═════ DATA TO PROCESS ═════

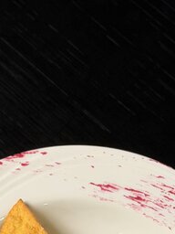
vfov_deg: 12.7
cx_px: 84
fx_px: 1011
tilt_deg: -70.8
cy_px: 307
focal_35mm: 150
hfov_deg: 9.9
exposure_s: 1/60
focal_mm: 6.76
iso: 125
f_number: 1.78
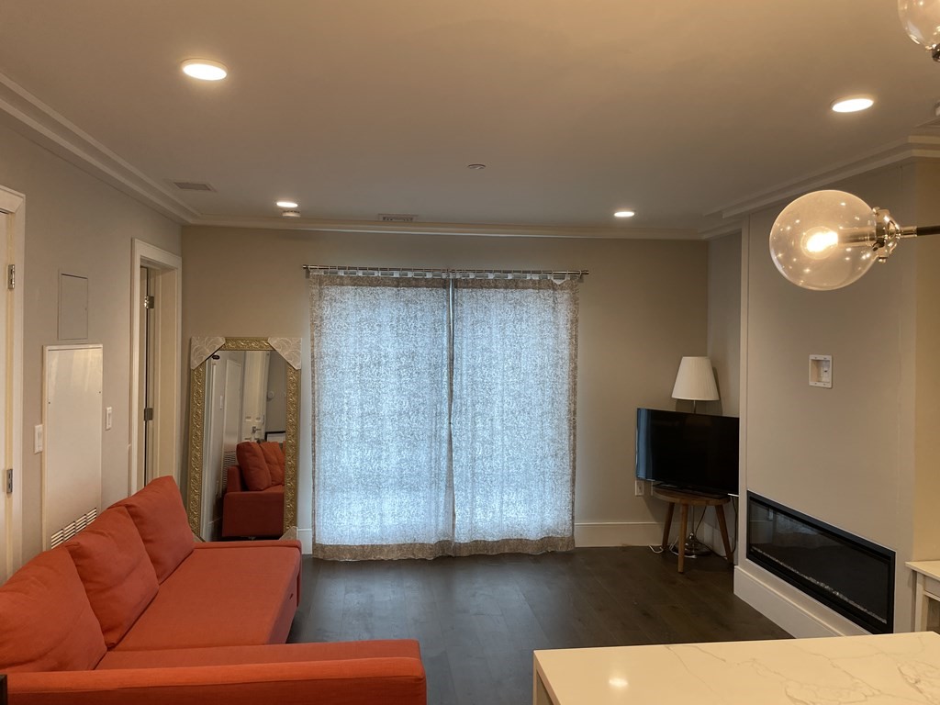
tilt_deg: +0.2
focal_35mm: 26
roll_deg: -1.1
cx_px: 470
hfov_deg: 67.3
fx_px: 706
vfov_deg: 53.1
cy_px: 352
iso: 125
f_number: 1.6
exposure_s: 1/120
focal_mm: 4.2
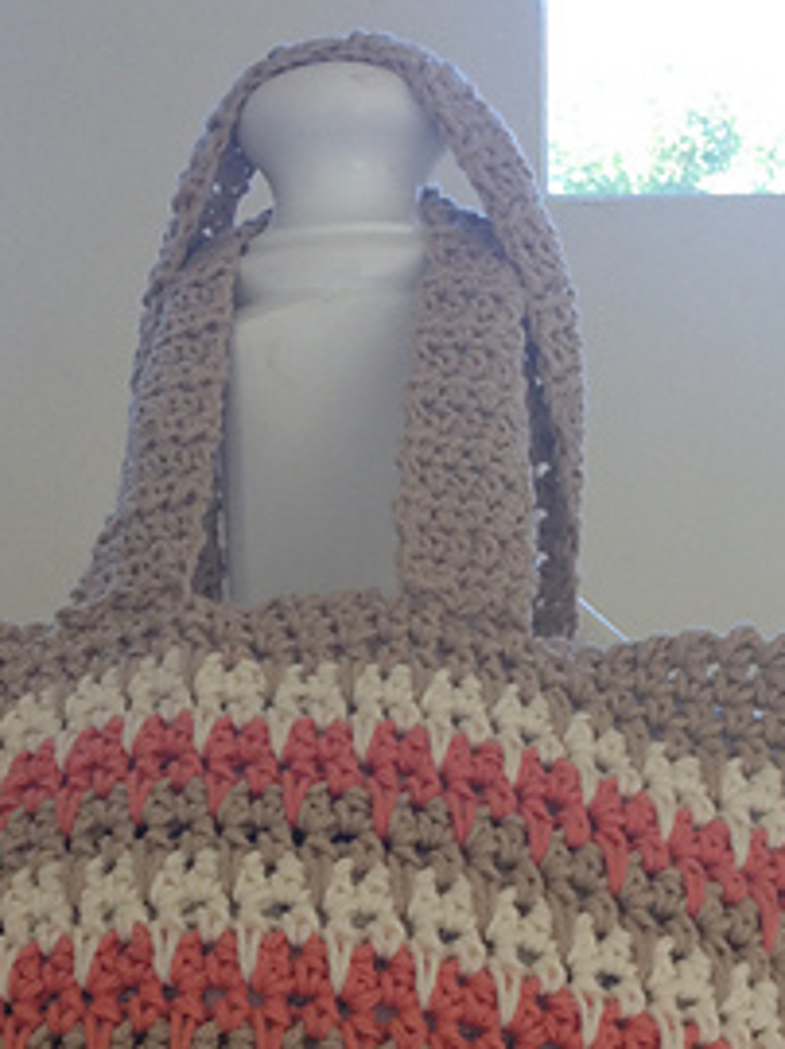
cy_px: 1111
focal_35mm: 83
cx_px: 299
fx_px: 2514
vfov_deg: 22.4
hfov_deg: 17.7
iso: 50
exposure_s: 1/60
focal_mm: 4.28
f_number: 2.4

═════

(ABOUT THIS EXERCISE)
Repeat all entries exactly, pictures excluded.

(ANSWER SPACE)
vfov_deg: 12.7
cx_px: 84
fx_px: 1011
tilt_deg: -70.8
cy_px: 307
focal_35mm: 150
hfov_deg: 9.9
exposure_s: 1/60
focal_mm: 6.76
iso: 125
f_number: 1.78
tilt_deg: +0.2
focal_35mm: 26
roll_deg: -1.1
cx_px: 470
hfov_deg: 67.3
fx_px: 706
vfov_deg: 53.1
cy_px: 352
iso: 125
f_number: 1.6
exposure_s: 1/120
focal_mm: 4.2
cy_px: 1111
focal_35mm: 83
cx_px: 299
fx_px: 2514
vfov_deg: 22.4
hfov_deg: 17.7
iso: 50
exposure_s: 1/60
focal_mm: 4.28
f_number: 2.4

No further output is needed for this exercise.